---------- SELECTED TEXT
KEGG Pathway Enrichment Analysis of PBMC Transcriptomes in Mild CAP, SCAP (survivor), and SCAP (death) Patients. (A) Top 20 upregulated KEGG functional pathways in SCAP (survivor) compared to Mild CAP patients. (B) Top 20 upregulated KEGG functional pathways in SCAP (death) compared to Mild CAP patients. (C) Top 20 downregulated KEGG functional pathways in SCAP (death) compared to Mild CAP patients. (D) Top 20 upregulated KEGG functional pathways in SCAP (death) compared to SCAP (survivor) patients.

The most impacted pathways associated with these common DEGs were also identified based on KEGG databases. KEGG pathways such as antifolate resistance, ECM-receptor interaction, and focal adhesion were identified as activated and played crucial roles in SCAP (survivor) compared to mild cases (Fig. 6A). Complement and coagulation cascades, nitrogen metabolism, and ECM-receptor interaction were the top up-regulated KEGG pathways enriched in SCAP (death) patients compared to mild cases, while the top down-regulated KEGG pathways included hematopoietic cell lineage, cell adhesion molecules, antigen processing and presentation, primary immunodeficiency, cytokine-cytokine receptor interaction, and T cell receptor signaling pathway (Fig. 6B, C). The up-regulated genes in SCAP (death) patients were mainly associated with Epstein-Barr virus infection, RIG-I-like receptor signaling pathway, and cytosolic DNA-sensing pathway when compared to mild patients (Fig. 6D). To further substantiate the conclusions of the pathway enrichment analysis, detailed statistical data, including p-values, adjusted p-values, gene ratios, and background ratios, have been compiled in the Appendix Tables 8 and 9.
--------------------
---------- GIVEN RECORDS
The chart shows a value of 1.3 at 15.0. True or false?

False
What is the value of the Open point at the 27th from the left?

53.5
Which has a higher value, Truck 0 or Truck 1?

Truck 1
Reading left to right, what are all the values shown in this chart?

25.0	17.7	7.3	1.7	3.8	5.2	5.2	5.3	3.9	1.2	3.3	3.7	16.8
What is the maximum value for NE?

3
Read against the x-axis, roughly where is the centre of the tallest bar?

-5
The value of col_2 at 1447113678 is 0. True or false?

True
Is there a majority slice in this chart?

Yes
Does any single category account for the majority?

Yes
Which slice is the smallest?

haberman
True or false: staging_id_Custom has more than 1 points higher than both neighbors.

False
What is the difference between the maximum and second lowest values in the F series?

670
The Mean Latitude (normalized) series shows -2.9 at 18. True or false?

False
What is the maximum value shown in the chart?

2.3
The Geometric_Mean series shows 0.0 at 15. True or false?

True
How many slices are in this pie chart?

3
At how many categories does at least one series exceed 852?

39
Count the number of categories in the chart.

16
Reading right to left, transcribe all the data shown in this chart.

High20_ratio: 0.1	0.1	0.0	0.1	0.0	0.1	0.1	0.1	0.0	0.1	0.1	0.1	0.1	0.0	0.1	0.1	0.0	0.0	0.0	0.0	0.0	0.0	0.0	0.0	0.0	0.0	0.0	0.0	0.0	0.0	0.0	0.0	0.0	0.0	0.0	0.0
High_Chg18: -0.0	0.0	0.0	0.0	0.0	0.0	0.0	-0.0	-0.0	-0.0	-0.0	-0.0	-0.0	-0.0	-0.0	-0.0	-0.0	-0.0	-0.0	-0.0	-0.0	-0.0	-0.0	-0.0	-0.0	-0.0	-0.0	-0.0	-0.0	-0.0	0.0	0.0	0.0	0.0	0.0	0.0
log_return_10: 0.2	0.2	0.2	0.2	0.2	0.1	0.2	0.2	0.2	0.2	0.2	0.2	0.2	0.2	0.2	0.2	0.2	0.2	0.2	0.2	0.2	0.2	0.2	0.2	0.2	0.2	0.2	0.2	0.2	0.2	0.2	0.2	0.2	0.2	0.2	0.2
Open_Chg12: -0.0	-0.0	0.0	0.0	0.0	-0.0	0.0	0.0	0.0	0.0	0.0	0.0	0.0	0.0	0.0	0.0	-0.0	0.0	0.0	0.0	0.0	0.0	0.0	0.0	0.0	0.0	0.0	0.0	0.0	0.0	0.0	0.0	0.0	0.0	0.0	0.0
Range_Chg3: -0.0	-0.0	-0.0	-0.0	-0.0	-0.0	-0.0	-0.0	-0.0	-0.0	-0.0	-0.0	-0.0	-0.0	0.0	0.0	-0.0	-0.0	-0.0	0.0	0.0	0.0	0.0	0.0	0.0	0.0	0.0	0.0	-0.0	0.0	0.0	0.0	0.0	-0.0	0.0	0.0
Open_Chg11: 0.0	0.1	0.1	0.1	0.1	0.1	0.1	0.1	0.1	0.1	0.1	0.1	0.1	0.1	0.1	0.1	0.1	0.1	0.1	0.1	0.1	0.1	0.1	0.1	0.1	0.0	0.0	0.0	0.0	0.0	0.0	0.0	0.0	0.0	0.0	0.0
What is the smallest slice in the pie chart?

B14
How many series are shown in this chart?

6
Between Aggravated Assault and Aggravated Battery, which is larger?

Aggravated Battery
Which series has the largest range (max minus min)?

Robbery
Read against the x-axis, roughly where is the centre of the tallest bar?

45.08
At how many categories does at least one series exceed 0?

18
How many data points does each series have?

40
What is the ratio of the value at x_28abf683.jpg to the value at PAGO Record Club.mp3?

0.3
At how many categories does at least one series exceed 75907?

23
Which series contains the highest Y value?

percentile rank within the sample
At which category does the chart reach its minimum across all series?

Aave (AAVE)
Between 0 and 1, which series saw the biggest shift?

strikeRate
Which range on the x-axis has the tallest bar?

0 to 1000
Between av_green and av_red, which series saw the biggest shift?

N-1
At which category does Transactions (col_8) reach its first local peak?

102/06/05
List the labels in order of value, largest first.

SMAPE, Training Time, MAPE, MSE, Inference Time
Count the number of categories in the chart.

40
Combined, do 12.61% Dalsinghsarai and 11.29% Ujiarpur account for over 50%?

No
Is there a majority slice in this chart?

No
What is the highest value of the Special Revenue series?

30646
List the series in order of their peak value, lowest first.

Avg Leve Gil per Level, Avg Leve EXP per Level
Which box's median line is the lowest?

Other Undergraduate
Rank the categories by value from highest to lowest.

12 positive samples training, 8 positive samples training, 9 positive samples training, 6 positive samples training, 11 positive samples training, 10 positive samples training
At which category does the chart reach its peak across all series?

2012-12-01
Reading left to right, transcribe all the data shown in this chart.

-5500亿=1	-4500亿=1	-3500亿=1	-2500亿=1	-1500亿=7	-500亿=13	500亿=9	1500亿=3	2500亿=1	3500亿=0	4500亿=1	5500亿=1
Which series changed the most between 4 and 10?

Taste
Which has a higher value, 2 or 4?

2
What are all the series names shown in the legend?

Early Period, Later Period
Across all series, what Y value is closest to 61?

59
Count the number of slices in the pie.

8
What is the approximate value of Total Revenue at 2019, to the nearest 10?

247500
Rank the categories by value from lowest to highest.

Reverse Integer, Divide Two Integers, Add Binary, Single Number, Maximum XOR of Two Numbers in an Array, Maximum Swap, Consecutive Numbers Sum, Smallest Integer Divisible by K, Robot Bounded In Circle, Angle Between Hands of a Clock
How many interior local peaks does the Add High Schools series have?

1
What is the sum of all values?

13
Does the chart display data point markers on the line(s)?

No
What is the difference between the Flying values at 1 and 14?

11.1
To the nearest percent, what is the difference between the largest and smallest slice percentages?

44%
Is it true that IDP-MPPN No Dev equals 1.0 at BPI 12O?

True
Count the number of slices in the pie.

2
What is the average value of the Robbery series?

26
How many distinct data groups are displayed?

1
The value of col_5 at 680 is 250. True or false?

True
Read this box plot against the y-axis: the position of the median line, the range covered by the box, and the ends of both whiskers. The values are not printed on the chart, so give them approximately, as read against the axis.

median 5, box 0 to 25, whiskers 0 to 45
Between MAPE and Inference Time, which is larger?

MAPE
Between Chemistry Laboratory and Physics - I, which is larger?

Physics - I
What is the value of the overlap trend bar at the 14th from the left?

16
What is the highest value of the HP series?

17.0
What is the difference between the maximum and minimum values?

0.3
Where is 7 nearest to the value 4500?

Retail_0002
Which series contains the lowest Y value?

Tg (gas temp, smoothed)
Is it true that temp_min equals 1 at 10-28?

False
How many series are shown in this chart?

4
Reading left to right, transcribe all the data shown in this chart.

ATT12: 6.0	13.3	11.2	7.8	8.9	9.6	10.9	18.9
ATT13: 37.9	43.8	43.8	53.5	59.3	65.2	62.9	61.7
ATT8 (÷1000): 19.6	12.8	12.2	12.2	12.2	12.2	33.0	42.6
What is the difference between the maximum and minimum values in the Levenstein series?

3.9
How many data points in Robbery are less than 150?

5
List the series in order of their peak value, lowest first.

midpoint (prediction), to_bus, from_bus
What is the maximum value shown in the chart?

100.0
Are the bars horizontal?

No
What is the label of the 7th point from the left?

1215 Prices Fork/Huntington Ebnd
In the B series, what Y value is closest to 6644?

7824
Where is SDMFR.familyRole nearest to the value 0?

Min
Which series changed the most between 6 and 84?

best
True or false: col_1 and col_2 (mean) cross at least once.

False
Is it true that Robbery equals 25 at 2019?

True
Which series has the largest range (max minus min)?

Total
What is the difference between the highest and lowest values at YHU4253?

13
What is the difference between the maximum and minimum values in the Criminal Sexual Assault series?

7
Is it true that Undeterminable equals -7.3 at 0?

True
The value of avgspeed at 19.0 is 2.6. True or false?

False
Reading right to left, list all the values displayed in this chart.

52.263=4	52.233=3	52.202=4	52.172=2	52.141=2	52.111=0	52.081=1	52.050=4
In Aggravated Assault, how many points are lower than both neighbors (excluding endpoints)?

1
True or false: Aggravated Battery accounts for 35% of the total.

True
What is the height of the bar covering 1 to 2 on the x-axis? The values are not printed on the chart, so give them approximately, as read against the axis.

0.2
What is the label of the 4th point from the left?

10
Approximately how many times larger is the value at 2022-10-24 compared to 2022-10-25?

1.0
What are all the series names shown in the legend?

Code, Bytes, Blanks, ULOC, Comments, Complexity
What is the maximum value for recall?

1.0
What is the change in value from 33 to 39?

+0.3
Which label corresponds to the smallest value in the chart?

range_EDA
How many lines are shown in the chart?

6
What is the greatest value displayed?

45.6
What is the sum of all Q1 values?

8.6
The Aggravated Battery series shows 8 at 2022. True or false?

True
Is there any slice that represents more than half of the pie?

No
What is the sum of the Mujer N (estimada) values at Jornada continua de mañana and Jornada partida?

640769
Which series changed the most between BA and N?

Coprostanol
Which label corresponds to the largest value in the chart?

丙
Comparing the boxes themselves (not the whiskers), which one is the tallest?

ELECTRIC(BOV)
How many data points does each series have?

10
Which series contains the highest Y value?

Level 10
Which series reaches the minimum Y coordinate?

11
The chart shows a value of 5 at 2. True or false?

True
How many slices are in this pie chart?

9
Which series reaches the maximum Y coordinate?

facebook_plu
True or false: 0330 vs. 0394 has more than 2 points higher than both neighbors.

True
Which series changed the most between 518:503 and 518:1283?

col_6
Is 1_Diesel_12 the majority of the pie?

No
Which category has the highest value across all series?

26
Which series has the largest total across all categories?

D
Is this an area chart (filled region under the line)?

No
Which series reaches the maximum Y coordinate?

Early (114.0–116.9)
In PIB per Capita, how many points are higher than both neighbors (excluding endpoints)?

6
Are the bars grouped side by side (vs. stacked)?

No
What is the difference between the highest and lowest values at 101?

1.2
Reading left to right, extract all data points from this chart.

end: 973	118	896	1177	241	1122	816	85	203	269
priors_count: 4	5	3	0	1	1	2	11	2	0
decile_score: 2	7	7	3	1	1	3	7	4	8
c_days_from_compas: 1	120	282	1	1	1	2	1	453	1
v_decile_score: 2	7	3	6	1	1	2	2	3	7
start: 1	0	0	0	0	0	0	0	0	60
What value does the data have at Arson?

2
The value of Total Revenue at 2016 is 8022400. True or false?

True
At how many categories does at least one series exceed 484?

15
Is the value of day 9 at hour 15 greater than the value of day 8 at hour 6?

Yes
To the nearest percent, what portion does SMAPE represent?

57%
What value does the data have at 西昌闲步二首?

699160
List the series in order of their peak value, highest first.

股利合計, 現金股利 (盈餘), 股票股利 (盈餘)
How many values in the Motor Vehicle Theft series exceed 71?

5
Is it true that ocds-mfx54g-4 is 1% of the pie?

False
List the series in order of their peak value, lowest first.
--------------------
→ HOW TO COMPLETE THIS TASK:
Answer these questions using the passage on KEGG pathway enrichment in CAP patients:
(a) According to the figure legend, what does panel (C) show?
(b) Which three pathways does the passage name as the top up-regulated KEGG pathways in SCAP (death) patients compared to mild cases?
(c) Where have the detailed statistical data for the pathway enrichment analysis been compiled?

→ EXERCISE OUTPUT:
(a) The top 20 downregulated KEGG functional pathways in SCAP (death) compared to Mild CAP patients.
(b) Complement and coagulation cascades, nitrogen metabolism, and ECM-receptor interaction.
(c) In the Appendix Tables 8 and 9.